La situation économique, elle, est catastrophique. La Havane n’est plus qu’une immense file d’attente. De la Vieille Havane au quartier populaire du Cerro, plus un seul arrondissement de la capitale n’échappe aux interminables « colas » (files d’attente) de supérettes dégarnies. Les étals sont vides. Il faut attendre des heures pour espérer acheter quelques centaines de grammes de riz ou de riz, la seule viande parfois disponible dans l’île. Les scènes de bousculades se répètent au quotidien.



« Le gouvernement a fait l’ouverture d’Internet. Il ne peut plus rien contrôler. »


Graziella

Une jeune Havanaise

Forte de cette situation chaotique, l’opposition cubaine tente de déstabiliser le régime. « Hier, le Mouvement San Isidro (MSI, un groupe d’opposition) a manifesté dans la Vieille Havane. Ils ont insulté Diaz-Canel. La police n’a pas osé intervenir. Tout cela, je l’ai vu sur El Faeboo. (le Facebook) « , raconte Graziella, une Havanaise dans la jeune trentaine. À l’instar de nombreux Cubains, plutôt jeunes, Graziella passe de Facebook à YouTube sur son smartphone pour suivre l’activité de l’opposition politique. La mise en ligne sur YouTube à la mi-février de la chanson « Patria y Vida » (Patrie et vie) des rappeurs cubains, un contrepied du slogan révolutionnaire « Patria y Muerte » (Patrie et mort) a tout changé. La chanson est devenue virale, 4,4 millions de vues sur YouTube, non sans controverses.

Les autorités sont dépassées par la puissance de ces réseaux sociaux, même si toutes les télécommunications sont sur écoute. L’usage d’internet était limité à quelques grands hôtels sous Fidel Castro, très réticent à l’ouverture de Cuba au monde. « Le gouvernement a fait l’ouverture d’Internet. Ils ne peuvent plus rien contrôler », précise Graziella. Le régime s’est rendu compte trop tard de son erreur.

L’ombre des États-Unis

Aux manifestations dans l’île, les autorités répondent par des arrestations. Jamais les patrouilles policières n’ont été aussi nombreuses dans la capitale. Les bérets rouges des forces spéciales les assistent. Une centaine de militants du MSI s’est réunie à Pâques à La Havane, hurlant des slogans hostiles au régime. Ces manifestations interviennent à l’approche du VIIIᵉ congrès du PCC, mais aussi du 60e anniversaire de la Baie des cochons. Les autorités y voient la main des États-Unis.



Les espoirs d’un rapprochement avec Washington s’estompent.

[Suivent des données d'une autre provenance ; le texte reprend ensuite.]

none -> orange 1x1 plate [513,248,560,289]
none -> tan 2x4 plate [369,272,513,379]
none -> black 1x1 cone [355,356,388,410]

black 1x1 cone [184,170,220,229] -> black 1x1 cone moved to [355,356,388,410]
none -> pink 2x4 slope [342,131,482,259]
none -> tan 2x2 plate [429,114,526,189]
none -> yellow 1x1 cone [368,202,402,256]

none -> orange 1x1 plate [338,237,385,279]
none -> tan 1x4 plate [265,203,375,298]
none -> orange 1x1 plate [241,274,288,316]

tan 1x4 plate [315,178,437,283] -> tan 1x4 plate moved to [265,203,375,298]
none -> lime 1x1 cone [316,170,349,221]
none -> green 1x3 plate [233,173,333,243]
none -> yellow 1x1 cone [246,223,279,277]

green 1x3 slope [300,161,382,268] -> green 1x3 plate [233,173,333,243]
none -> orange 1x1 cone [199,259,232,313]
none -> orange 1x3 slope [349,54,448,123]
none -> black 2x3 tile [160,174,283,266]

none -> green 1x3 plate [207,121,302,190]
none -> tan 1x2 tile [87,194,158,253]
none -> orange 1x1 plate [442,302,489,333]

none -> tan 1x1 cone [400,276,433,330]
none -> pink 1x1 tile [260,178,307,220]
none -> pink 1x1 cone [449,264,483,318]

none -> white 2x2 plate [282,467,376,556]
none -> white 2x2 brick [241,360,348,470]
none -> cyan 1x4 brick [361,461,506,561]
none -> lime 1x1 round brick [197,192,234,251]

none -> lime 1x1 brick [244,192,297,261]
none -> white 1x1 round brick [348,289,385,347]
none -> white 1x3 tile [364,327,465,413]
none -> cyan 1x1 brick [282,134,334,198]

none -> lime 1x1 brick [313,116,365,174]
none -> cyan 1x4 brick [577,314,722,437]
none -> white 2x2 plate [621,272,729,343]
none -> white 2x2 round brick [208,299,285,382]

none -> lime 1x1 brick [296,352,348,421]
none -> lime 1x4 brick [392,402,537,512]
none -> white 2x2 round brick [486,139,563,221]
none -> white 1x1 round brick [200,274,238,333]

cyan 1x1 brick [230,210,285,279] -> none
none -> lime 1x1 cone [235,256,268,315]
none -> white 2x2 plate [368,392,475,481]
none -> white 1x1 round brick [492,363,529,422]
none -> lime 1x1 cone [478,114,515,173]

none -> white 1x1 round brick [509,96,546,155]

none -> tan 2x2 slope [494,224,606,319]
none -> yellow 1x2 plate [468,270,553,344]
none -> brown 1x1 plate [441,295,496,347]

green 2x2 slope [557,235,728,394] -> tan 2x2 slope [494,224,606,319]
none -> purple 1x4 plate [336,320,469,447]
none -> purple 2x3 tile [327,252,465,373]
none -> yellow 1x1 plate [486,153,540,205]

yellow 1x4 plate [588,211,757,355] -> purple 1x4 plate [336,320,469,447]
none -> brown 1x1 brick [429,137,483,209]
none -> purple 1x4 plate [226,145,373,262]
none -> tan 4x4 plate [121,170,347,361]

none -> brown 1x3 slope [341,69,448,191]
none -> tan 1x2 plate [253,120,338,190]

L’avenir est plus sombre que les espoirs d’un rapprochement avec Washington s’estompent. Joe Biden avait promis durant sa campagne électorale d’effacer les mesures de Donald Trump contre Cuba et de se réconcilier avec le régime communiste, comme vu fait Barack Obama en 2014. Sous la pression de l’électorat cubano-américain, Joe Biden a fait volte-face et annoncé au début avril que Cuba n’était plus une priorité. Une catastrophe pour La Havane, qui misait sur une relance économique financée par un rapprochement avec les États-Unis, comme ce fut le cas entre 2014 et 2016.